Answer is No , qsub does not know or have the blueprint of the existing status of the cluster, it is only a job submission client. The blueprint of the system is maintained by the server and using this blueprint scheduler decides where to schedule the job based on the scheduling policy/limits/sorting etc.

It seems, you want to have a automatic counter active measure (gaming the system) to submit jobs keeping in mind the policy set by your administrator of killing jobs if user jobs threshold is above 20%.
It is almost like writing a scheduler for a scheduler .

You can submit as many jobs as you like (via qsub) , number of jobs that would be running at a time would be equal to the value set in ‘max_run’ , if it is set to 3, only 3 jobs can run, no matter you have 1000’s of jobs in the queue ( even if the resources are available for them to run, due to max_run limit , only 3 or X jobs will be running)
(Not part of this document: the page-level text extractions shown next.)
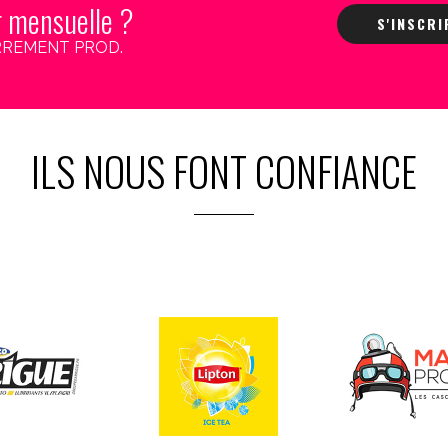
r mensuelle ?
S'INSCR
 CARREMENT PROD.
ILS NOUS FONT CONFIANCE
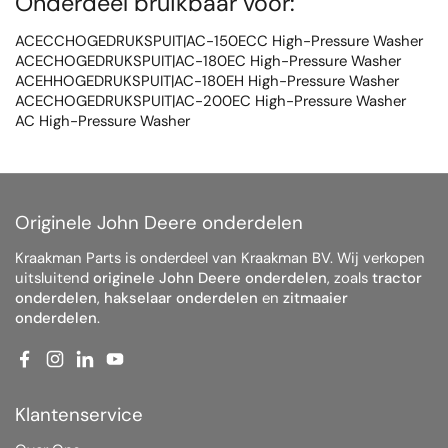
Onderdeel bruikbaar voor:
ACECCHOGEDRUKSPUIT|AC-150ECC High-Pressure Washer
ACECHOGEDRUKSPUIT|AC-180EC High-Pressure Washer
ACEHHOGEDRUKSPUIT|AC-180EH High-Pressure Washer
ACECHOGEDRUKSPUIT|AC-200EC High-Pressure Washer
AC High-Pressure Washer
Originele John Deere onderdelen
Kraakman Parts is onderdeel van Kraakman BV. Wij verkopen
uitsluitend
originele John Deere onderdelen
, zoals
tractor
onderdelen
,
hakselaar onderdelen
en
zitmaaier
onderdelen
.
Facebook
Instagram
LinkedIn
YouTube
Klantenservice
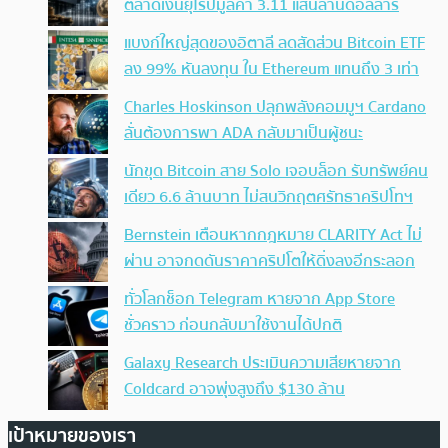
ตลาดเงินยุโรปมูลค่า 3.11 แสนล้านดอลลาร์
แบงก์ใหญ่สุดของอิตาลี ลดสัดส่วน Bitcoin ETF
ลง 99% หันลงทุน ใน Ethereum แทนถึง 3 เท่า
Charles Hoskinson ปลุกพลังคอมมูฯ Cardano
ลั่นต้องการพา ADA กลับมาเป็นผู้ชนะ
นักขุด Bitcoin สาย Solo เจอบล็อก รับทรัพย์คน
เดียว 6.6 ล้านบาท ไม่สนวิกฤตศรัทธาคริปโทฯ
Bernstein เตือนหากกฎหมาย CLARITY Act ไม่
ผ่าน อาจกดดันราคาคริปโตให้ดิ่งลงอีกระลอก
ทั่วโลกช็อก Telegram หายจาก App Store
ชั่วคราว ก่อนกลับมาใช้งานได้ปกติ
Galaxy Research ประเมินความเสียหายจาก
Coldcard อาจพุ่งสูงถึง $130 ล้าน
เป้าหมายของเรา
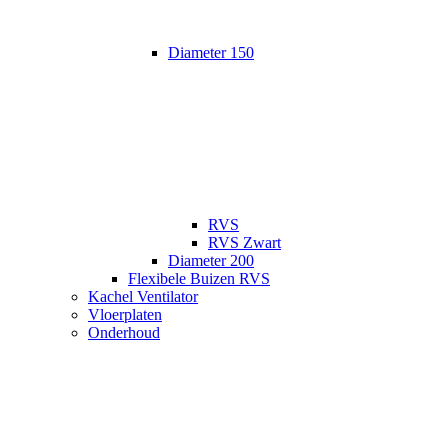
Diameter 150
RVS
RVS Zwart
Diameter 200
Flexibele Buizen RVS
Kachel Ventilator
Vloerplaten
Onderhoud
qsub submits the job(s) , job(s) will be accepted by the server , they will be assigned a job id , but based on the limits, they will be put in the queue until they are eligible to run based on the limits set by the administrator.

qsub is a job submission client, it submits the job and would not wait for anything .

You can write a wrapper script (as you have it now) , which takes all the inputs from the user , creates a script, check whether you are below 20% threshold, if you are then submits the job, otherwise it will in a loop and check the eligibility.

I hope this helps